Jens Balzer: In Sie wollen uns erzählen gibt es erstmals keine fest umrissene Gruppe herablassend betrachteter Individuen mehr, sondern nur noch ein unbestimmtes „die“, in dessen ebenso unbestimmter Ablehnung sich die Angst widerspiegelt, in Wirklichkeit längst schon dazuzugehören. Vielleicht könnte man sagen: Aus dem „Ich gegen die“ ist hier einerseits ein „Wer sind die?“ geworden sowie andererseits ein „Wer bin ich?“. (…) Man soll denen nicht glauben, die ihr maschinenartiges Funktionieren als eigenen Willen ausgeben. Man soll hinter die Selbstverkennungen schauen, in denen die Untertanen im Spätkapitalismus sich über ihr Untertanendasein hinwegtäuschen. Oder anders gesagt: Sie wollen uns erzählen will ein Song mit aufklärerischer Botschaft sein. Jeder indes, der mit musikalischen Mitteln aufzuklären versucht, riskiert damit zugleich, in die lächerlich gewordene Pose des politisch engagierten Liedermachers zu verfallen. Die Angst und die Tapferkeit, mit denen Tocotronic dieses Risiko eingehen, spiegeln sich im Mundharmonikagebrauch wider. Er ist Bekräftigung und zugleich ironische Brechung; Zeichen dafür, dass die Band einem für sie neuartigen Bedürfnis folgt, dessen ästhetischer Ausdruck sie aber befremdet. Zum ersten Mal, könnte man sagen, sind Tocotronic sich fremd in einem eigenen Song.

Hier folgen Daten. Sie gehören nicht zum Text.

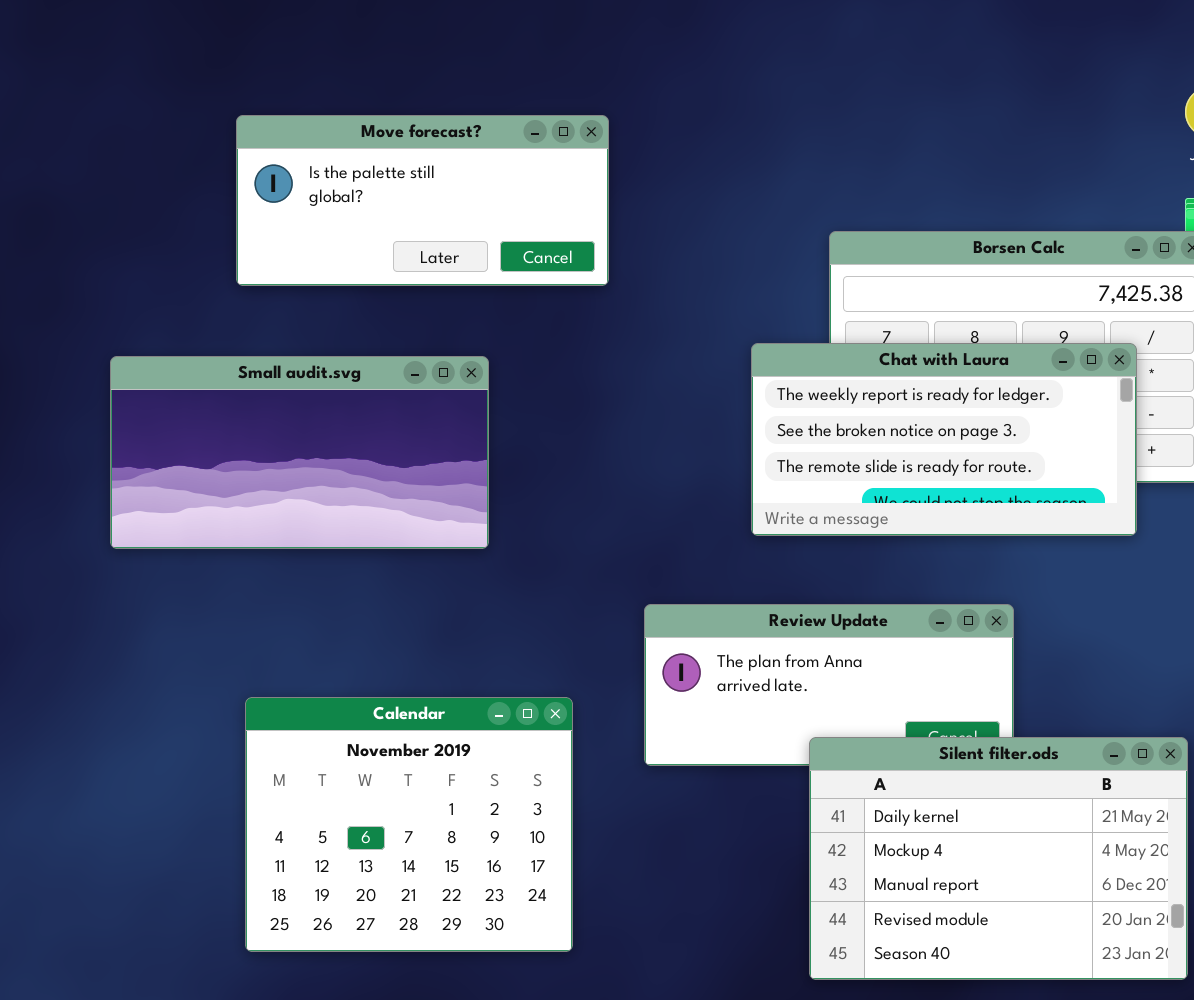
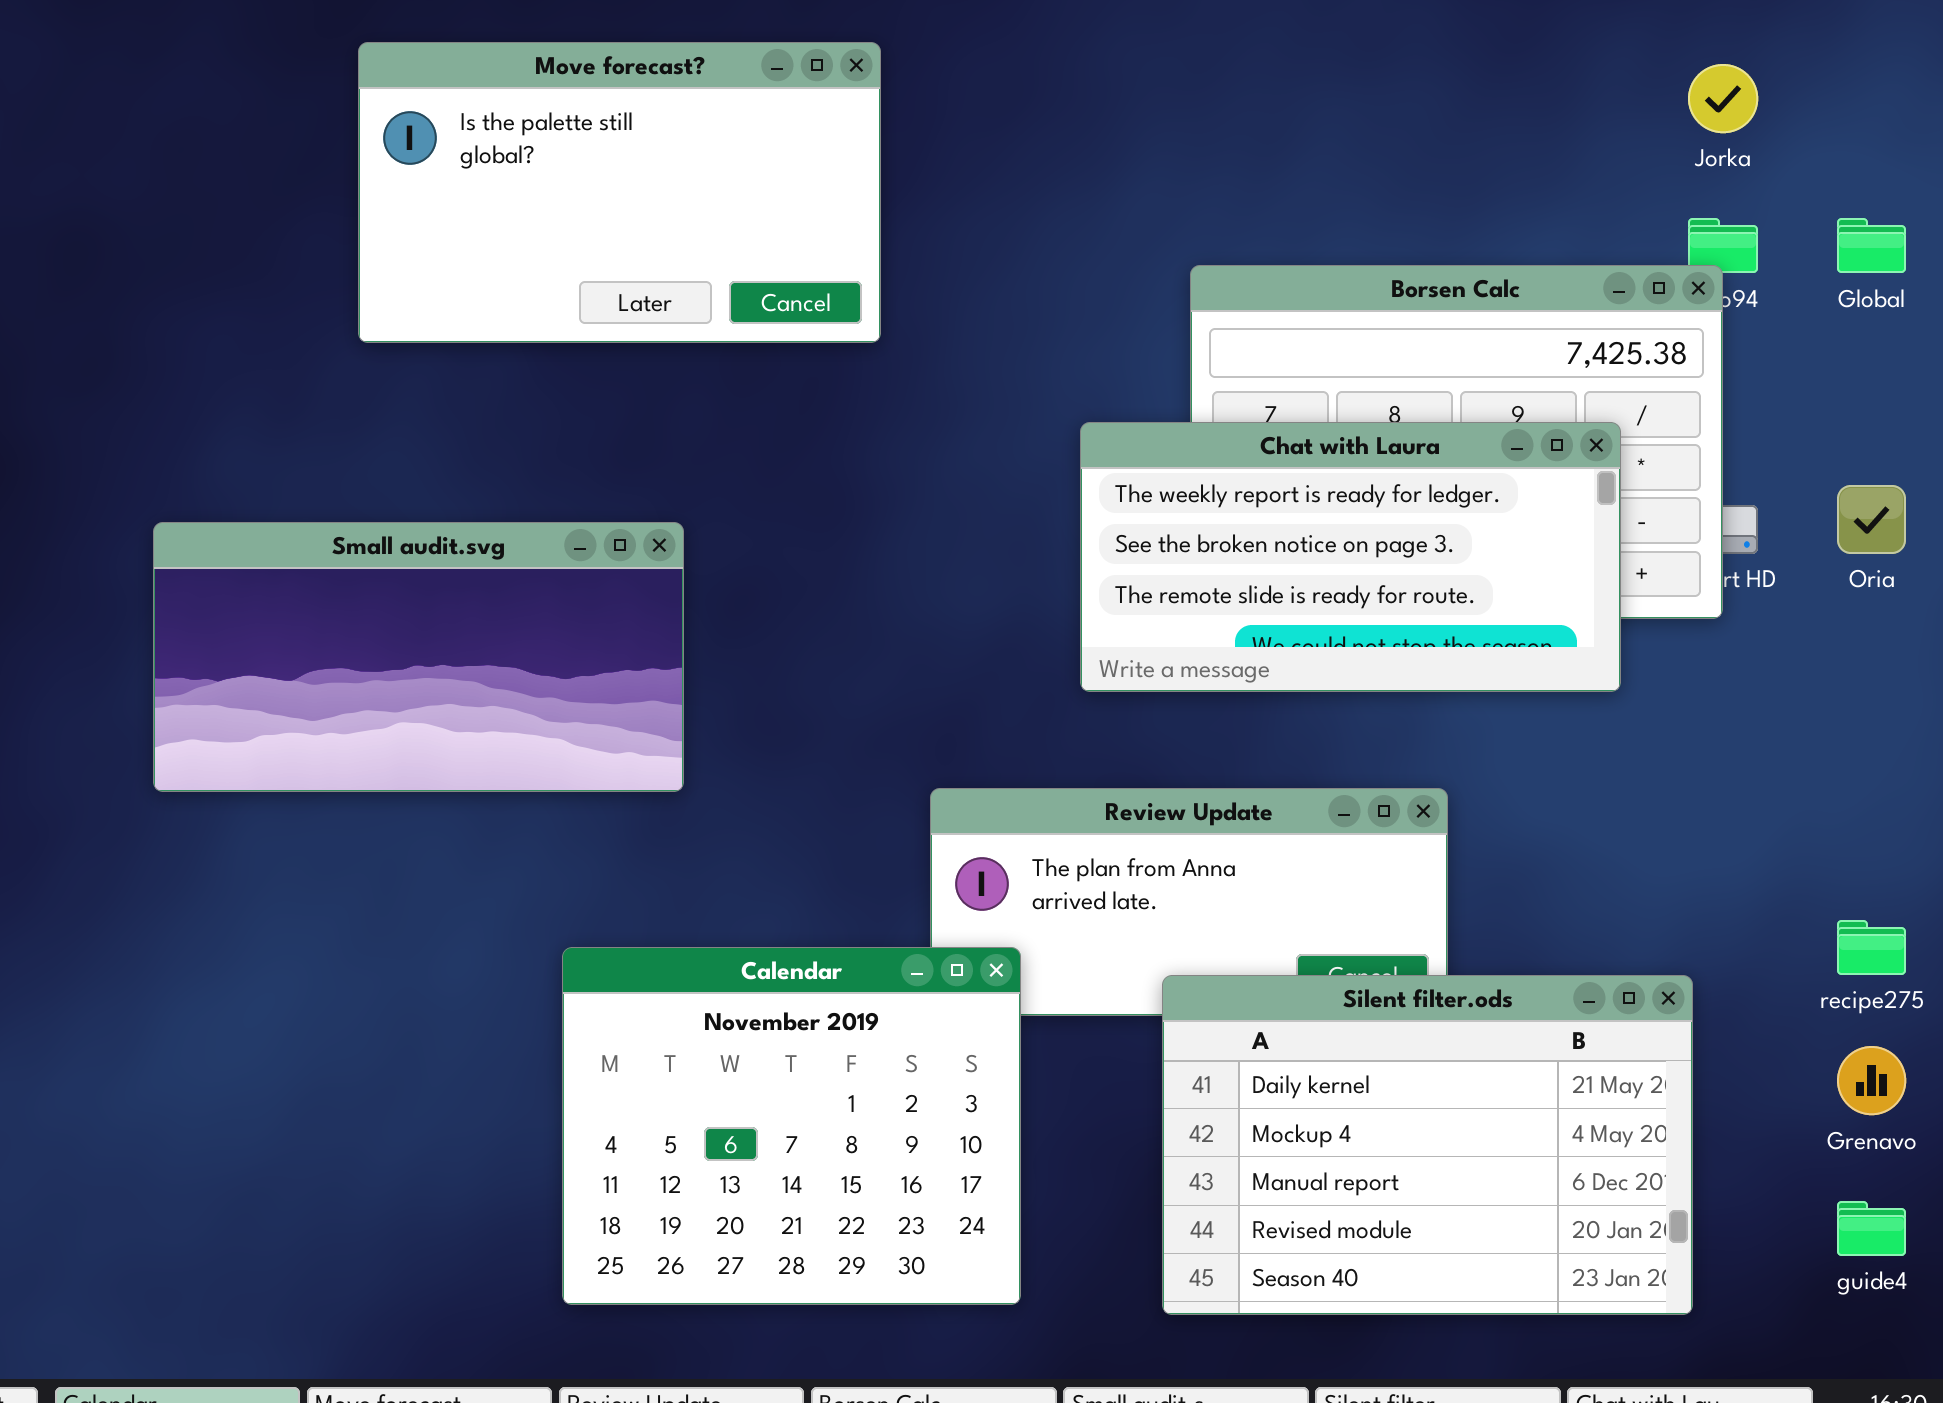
Move forecast?: [236,115,609,286] -> [358,42,881,343], resized
Small audit.svg: [110,356,489,549] -> [153,522,684,792], moved
Calendar: [245,697,573,952] -> [562,947,1021,1305], moved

Ich meine auch irgendwo (im Reflektor-Podcast von Jan Müller?) gehört zu haben, dass es in dem Lied konkret um die Major-Plattenfirma Motor geht, die Tocotronic nach den Anfangserfolgen von L’Age d’Or nun „drafteten“. Auf jeden Fall schaffte die Band mit dem Song ihre erste Singles-Chartplatzierung (Platz 65). Und die Lyrics haben wie bei so vielen ihrer Texte Eingang in die Popkultur gefunden:

    Banner der Fans des 1. FC Nürnberg mit Tocotronic-Zitat

Auch schön: Das Video aus dem Wildpark Schwarze Berge in Hamburg-Harburg, in dem die Jungs Esel streicheln. Auch Tiere spielen nun also eine Rolle bei Tocotronic. Mit den drei Enten waren bei „Es ist egal, aber“ erstmals nicht die Bandmitglieder Coverstars. Das Entenfoto wurde von Jan beim Black Box Studio in Frankreich aufgenommen, wo das Album entstand (kurz darauf holte der Fuchs die armen Tiere). Ursprünglich sollte das Album sogar „Auf den Hund gekommen“ heißen, was zusammen mit den Entenfoto den skurrilen Humor der Band gezeigt hätte. Der Plan scheiterte am Veto von Carol v. Rautenkranz.